Только сейчас обнаружила, до чего я очерствела! До чего зациклилась на себе, на своих миражах, на своих бесплодных размышлениях и перестала видеть то, что происходит вокруг! А ведь когда-то я очень любила животных. Причем любила не так, как ребенок, который по детской наивности мечтает собрать всех животных в питомник и сражаться со злыми ловцами собак! При этом может забыть покормить своего единственного кота, но это такие мелочи в сравнении с вселенским размахом его планов! У меня все было по-другому. Питомник, конечно, тоже был какое-то время мечтой номер один, но все же моя мысль переступала этот предел и шла дальше. Туда, где множество несчастных животных, которым нужно помочь, – конечно же, этим местом был Океан. Неважно какой. Я точно знала, что он похож на море – а что может быть чудеснее моря?

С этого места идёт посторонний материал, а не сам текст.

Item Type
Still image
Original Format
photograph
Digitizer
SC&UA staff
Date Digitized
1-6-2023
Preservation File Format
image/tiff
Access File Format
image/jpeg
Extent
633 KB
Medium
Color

Господи, как же так получилось, что волшебное слово «океан» уже не вызывает волнительной тяги в груди, а мечта стать доктором Айболитом № 2 кажется тупой и убогой? За что все это?!

И вот теперь в комнату радостно вбегает Ледин пудель и осторожно, как бы невзначай, кладет морду мне на кровать. А я, не обращая ни малейшего внимания на то, как он терпеливо дожидается моего внимания, на щемяще преданные глаза, на хвост-моторчик, отпихиваю его ногой, грубо и как-то по-хамски. Он ничуть не обижается – он уже привык к такому обращению с моей стороны. А меня вдруг обухом по голове ударяет страшная правда: животное ПРИВЫКЛО к моему хамскому обращению, к моей неприязни, к моему отвращению. А почему? Потому что я презираю их взаимоотношения с хозяйкой! Бред! Мне так знакомо это чувство стыда и неловкости перед живым существом. С точностью могу воспроизвести в памяти это чувство: сначала долго смотрю на то место, где только что стоял пес, и медленно, тяжело внутри меня поднимается обжигающая волна печали. Сердце сжимается от ее прикосновения, брови складываются домиком с глубокой трещиной посередине. И острое чувство презрения к себе, к жестокому и эгоцентричному человеку, железной рукой вцепляется мне в горло.

…Воспроизвести могу, а почувствовать – уже нет. Никакого презрения, никакой волны – пусто и никак.

Не дожидаясь, пока запущу в него тапкой, пес покорно трусит обратно в Ледину комнату, а я снова вспоминаю, какой гадиной почувствовала бы себя раньше, случись мне хоть взглядом обидеть животное. Тут же вскочила бы, прижала его к себе, погладила, почесала за ушком и произнесла целую извинительную речь с ноющим сердцем и портретом Чехова перед глазами.

Но ведь это все ложь! Это мир, со всей своей уродливостью, несправедливостью, избытком бед, нищеты и болезней, – именно он заставил меня окопаться в выгребной яме и дышать исключительно углекислым газом собственных разложившихся мыслей.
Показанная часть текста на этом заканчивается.